While smelling the little flower with passion, the pup didn’t notice that a small group of dogs had appeared from somewhere behind the radioactive poops. They approached slowly, complimenting him for his elegant move. Raising his eyes at them, the pup realized they were all wearing strange masks with smiles….all but one: a small white Bijon who was leading them. It seemed though as if they were helping this one to walk and pushing him in front. The little Bulldog didn’t mind them and turned back, towards the flower. That was his biggest mistake.

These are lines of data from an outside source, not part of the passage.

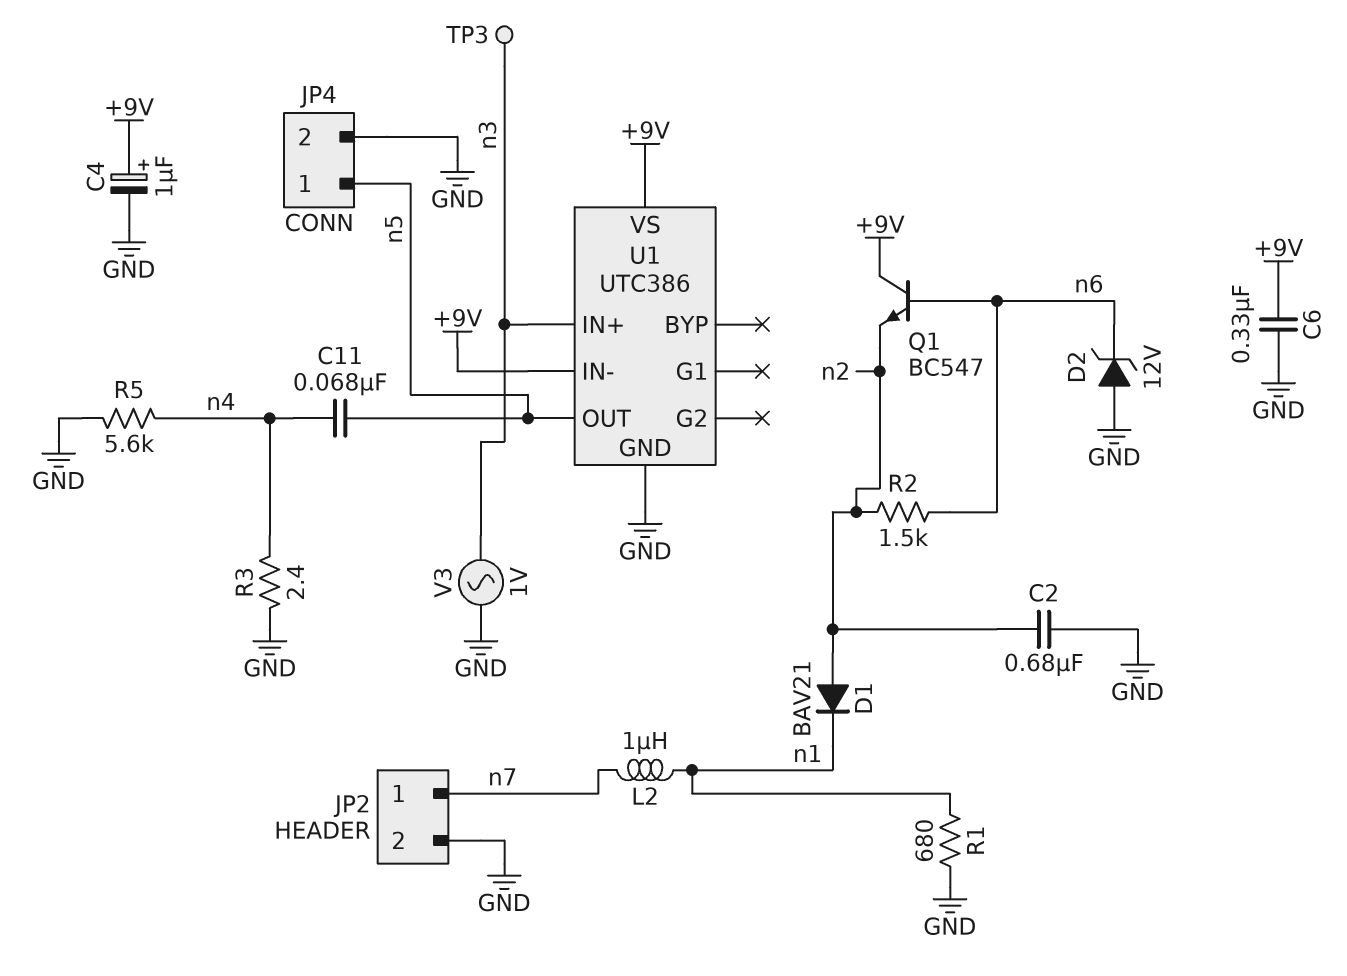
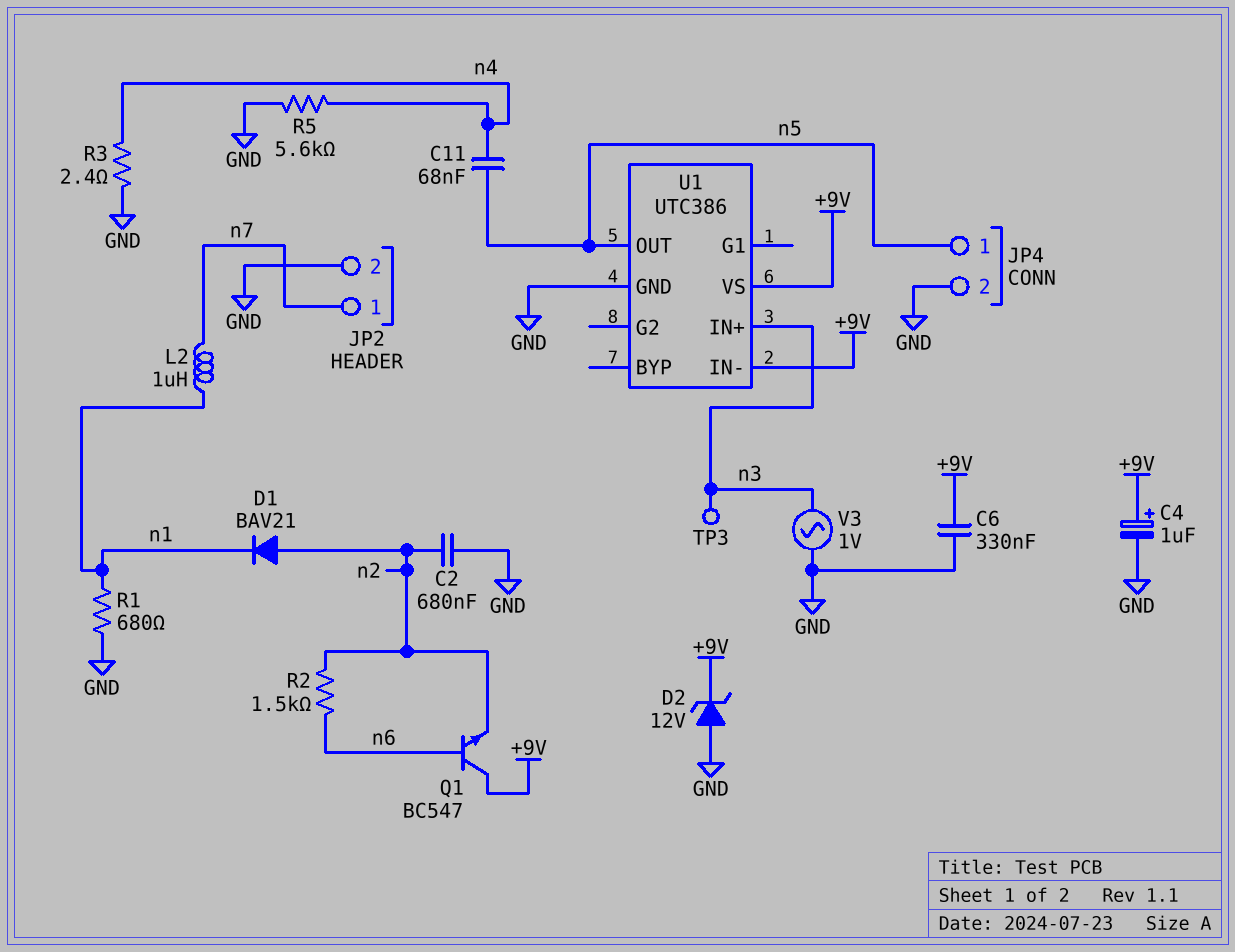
D2: zener 12V (A GND, K n6) -> zener 12V (A GND, K +9V)

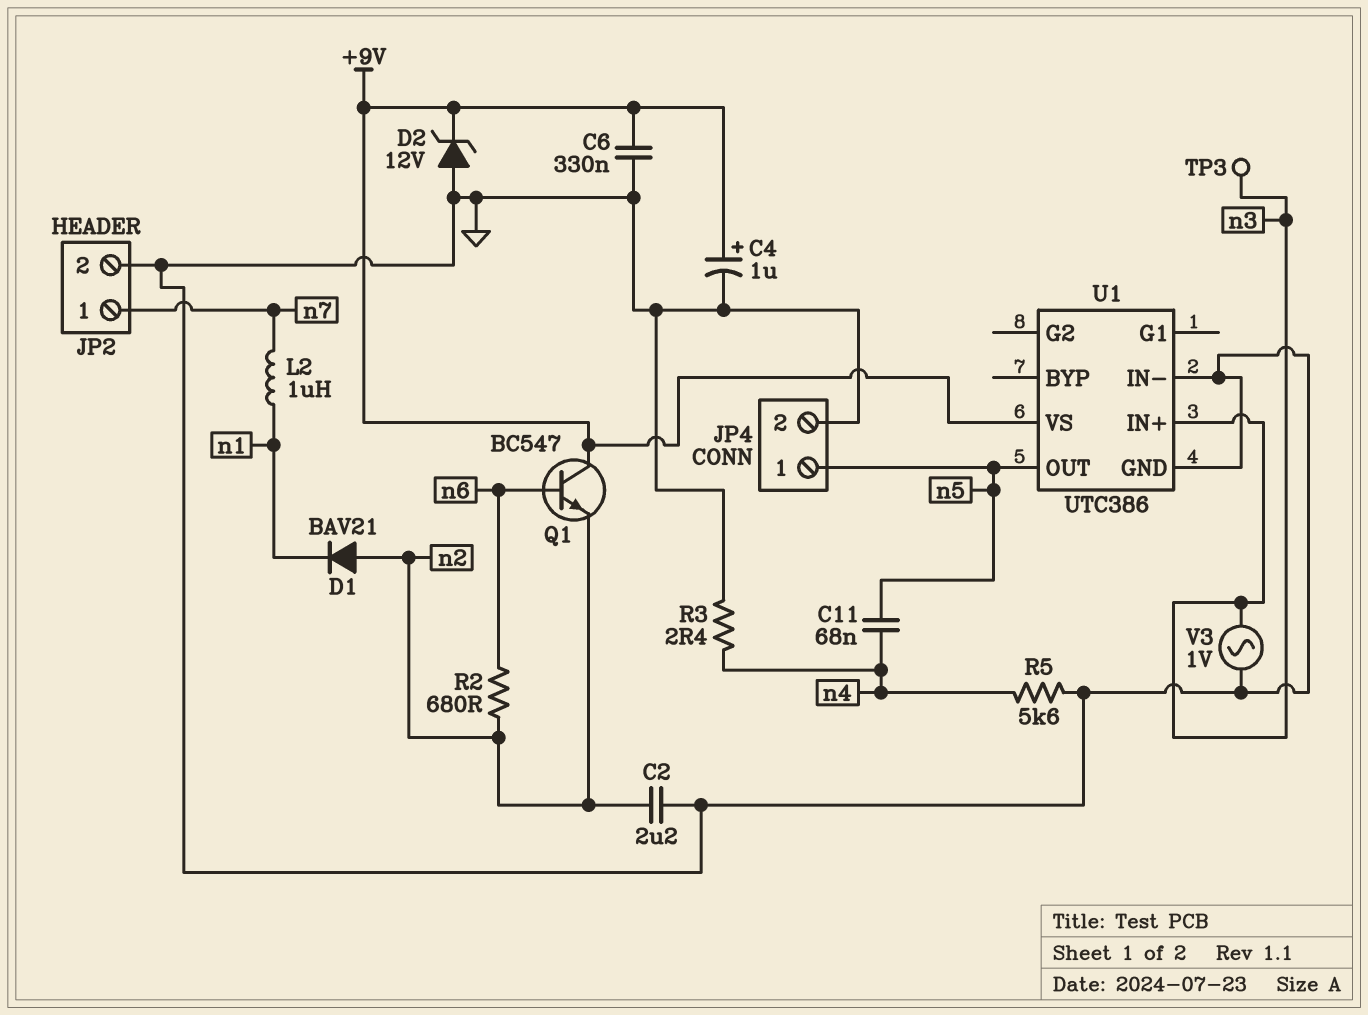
C2: 680nF (GND, n2) -> 2.2uF (GND, n2)
R1: 680 (GND, n1) -> none
R2: 1.5k (n2, n6) -> 680 (n2, n6)
U1 pin IN-: +9V -> GND

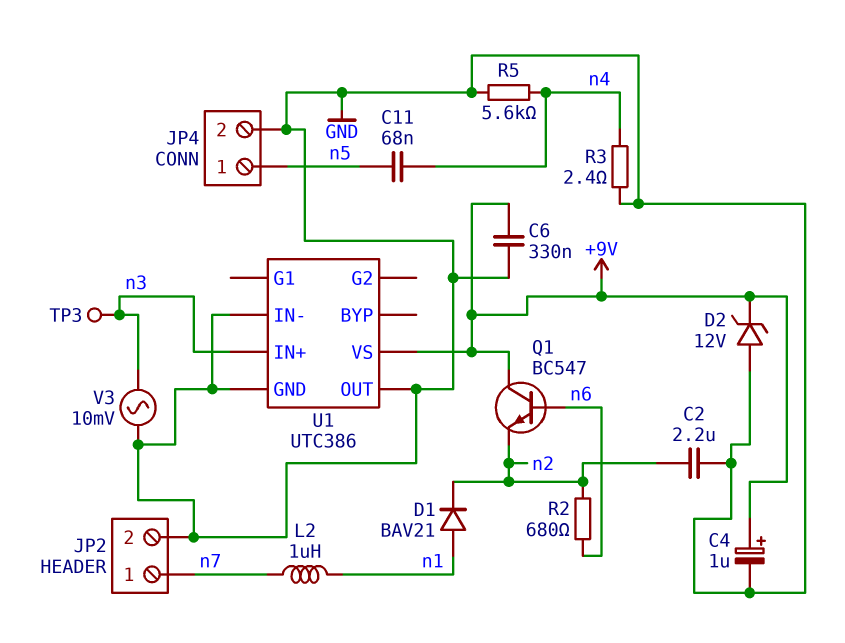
D1: diode BAV21 (A n2, K n1) -> diode BAV21 (A n1, K n2)
U1 pin OUT: n5 -> GND
V3: AC 1V (GND, n3) -> AC 10mV (GND, n3)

With a swift move the Bijon quickly attached a leash to the pup’s collar. He turned around in surprise, excusing himself for any kind of trouble he might have caused and asked politely to be released. Strangely enough, they all acted as if they didn’t even hear him and the small Bijon drew a line right under the pup’s feet, telling him that this is his place and complimenting him for the elegance he posed while keeping all his four paws on it.

Joey
Joey "Bulldog" Bane
Washed Up Punter

Mar-4-2009 17:12

The little Bulldog attempted again to mannerly explain them that he had no intention in standing on that line and tried to move away, but then he was astonished to realize that the leash they’ve attached was tied up to a nail stuck hard into the bottom of the sand box and out of his reach.

At that point, annoyed by this whole situation and still considering himself a free thinker, the pup started to bark. Suddenly the smiling masks on the dogs’ faces started to melt, turning into a green jelly which distorted their faces into a monstrous appearance. At the same time, green fumes arose from all their skin pores, looking like ghosts who started to shout at him: “WE OWN THIS SNAD BOX! HOW DARE YOU DEFY US! WE WILL…WE WILL…WE WILL…WE WILL” Noticing they’ve started to sound like a broken record, the little Bulldog attempted to smack one of them in order to bring them back to reality, but his jab was suddenly blocked by a bloodhound who until then was laughing his arse somewhere on the side of the sand box. Upon doing that, the bloodhound returned back to his previous position, continuing his laughter. At that point the pup realized the dogs were actually the ones emanating the green smoke in the first place.

The pup’s barking continued until he noticed the dogs taking a step back and handling his leash as if they were about to untie him. The ghosts have remained into position, yet he figured they’d do him no harm. Only the white Bijon still stood there, but he seemed harmless enough.